| Source document |
# # # # #

Saturday, January 14, 2012
Star Trek Episode Reviews (in production order): Season 2
All right, the second season of Star Trek, viewed in production order, as opposed to original airing order. Though there are some fantastic episodes in the second season, it is generally a step down in writing quility. The cast seems to have a sold handle on their characters and there are clearly times when they were trying out some wild ideas. And heck, even most not-so-good episodes are still fun to watch. Here are my reviews for each episode written just after watching them.
Catspaw: Ugh. What an inauspicious opening to the second season. Originally aired just before Halloween, this goofy adventure into cheesy, haunted house antics is simply tiresome. I expect more from Lovecraft disciple and Psycho writer, Robert Bloch. Filled with awkward scenes and dumb looking sets it’s just a dog of an episode. This was also the first episode to feature Chekov and his idiotic wig. Yikes.
Metamorphosis: A cool sound stage and solid guest appearance from Glenn Corbett keep this mostly uninteresting episode watchable. I do like the underlying message about love transcending traditional boundaries, though. And a common original series idea that I like creeped in, that man needs obstacles in order to grow stronger.
Friday’s Child: Lots of humor in this episode, in spite of some violent deaths. The cast gets a good deal of exercise, as Scotty and the ship go off on a side adventure, while Kirk, Spock, and an especially goofy McCoy have fun dealing with savage warriors with strange customs. Throw a wily Klingon in the mix for some flavor. Not a great episode, but a fun watch.
Who Morns for Adonis?: Yikes. Not a good episode. Cringe inducing cheeseball acting from guest star Michael Forest as Apollo doesn’t help. But really, it’s the script here that’s the problem. Uninspired writing and a story that could have been cool, but isn’t.

# # # # #

| Data entries |
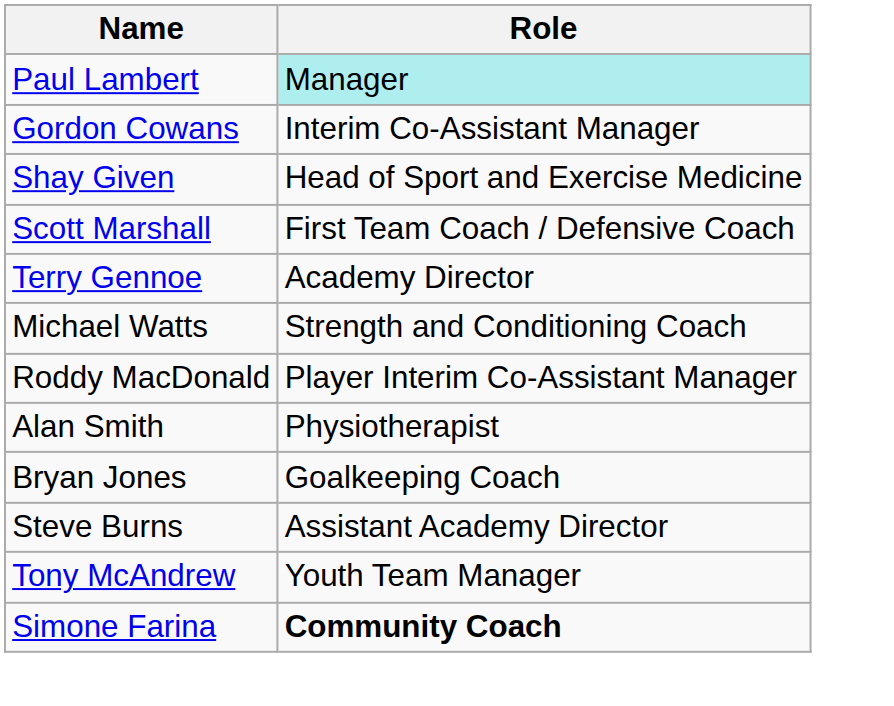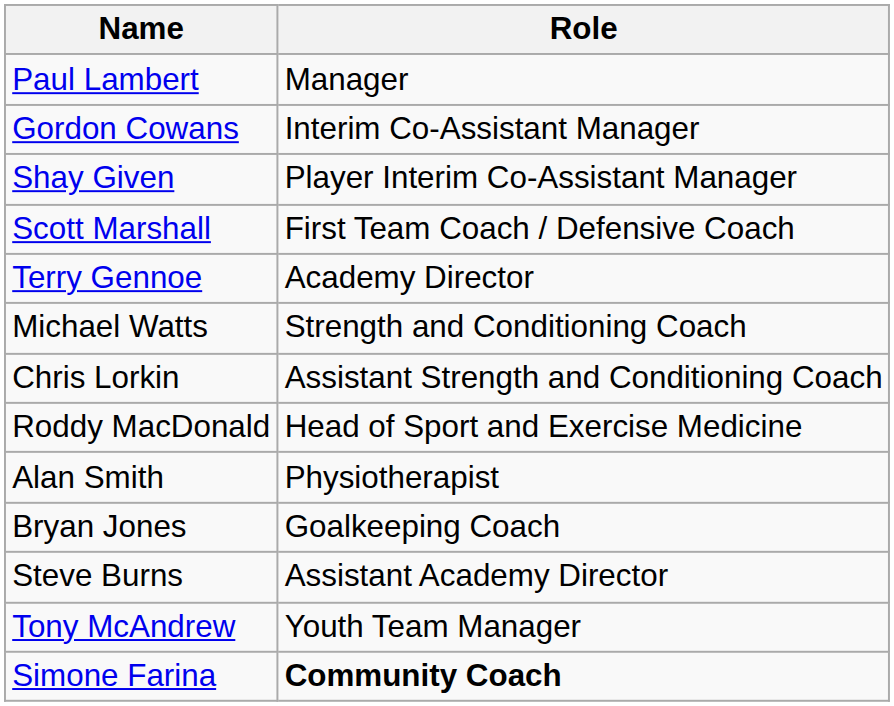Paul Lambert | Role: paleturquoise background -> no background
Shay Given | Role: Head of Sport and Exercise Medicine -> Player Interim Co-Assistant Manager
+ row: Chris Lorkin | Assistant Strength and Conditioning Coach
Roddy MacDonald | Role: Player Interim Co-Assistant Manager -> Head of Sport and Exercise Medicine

# # # # #

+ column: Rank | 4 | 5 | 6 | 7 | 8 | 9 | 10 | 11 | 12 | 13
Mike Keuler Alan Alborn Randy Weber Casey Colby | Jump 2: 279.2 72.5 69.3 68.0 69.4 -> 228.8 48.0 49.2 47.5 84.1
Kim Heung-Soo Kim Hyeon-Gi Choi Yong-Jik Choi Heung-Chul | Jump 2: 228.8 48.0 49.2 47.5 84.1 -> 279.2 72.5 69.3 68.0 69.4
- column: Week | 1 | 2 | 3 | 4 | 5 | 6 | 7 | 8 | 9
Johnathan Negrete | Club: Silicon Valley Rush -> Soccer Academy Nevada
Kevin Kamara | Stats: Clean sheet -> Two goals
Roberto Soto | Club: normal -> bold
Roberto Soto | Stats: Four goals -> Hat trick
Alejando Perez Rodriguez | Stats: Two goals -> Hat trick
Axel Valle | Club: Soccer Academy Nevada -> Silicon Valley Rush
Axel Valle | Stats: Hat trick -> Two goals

# # # # #

| Task instructions |
(1) List every episode title reviewed in the Star Trek season 2 reviews above.
(2) Extend the Star Trek season 2 reviews past their last sentence.

| Outputs |
(1)
Catspaw
Metamorphosis
Friday's Child
Who Morns for Adonis?

(2)
Amok Time: Finally, season two gets good with this classic episode featuring our first serious look into Spock’s past and his people. Visiting the Vulcan homeworld, Kirk and McCoy witness some crazy antics on the part of the usually stoic Spock, when his blood drives him to mate. There are some really good bits in this, with some excellent music. And more than any previous episode, this one cements the trinity of Kirk, Spock, and McCoy.
The Doomsday Machine: The tension gets cranked up to eleven in this episode about a giant something devouring whole star systems. Then a cracked commodore gets in on the action. Some great stuff from Scotty and Spock in this story. In a way, this episode presages not only The Motion Picture, but the arrival of the Borg much later.
Wolf in the Fold: Robert Bloch and Star Trek don’t mix. The third and final episode written by Bloch is only slightly less annoying than Catspaw. Mr. Scott is a bumbling idiot, ruled by his rampant sexual urges, while a cheesy Agatha Christie wannabe ‘who done it’ ambles on. Everyone getting high as kites in the last ten minutes makes for some fun comic moments. But this just isn’t a good episode.
The Changeling: The major precursor to The Motion Picture, this story has the crew facing off against a shockingly powerful and dangerous probe. Scotty continues to have bad luck, and something pretty drastic happens to Uhura in the episode that probably should have made more of an impact on the future of the show, except for the nature of episodic TV. A good episode, overall.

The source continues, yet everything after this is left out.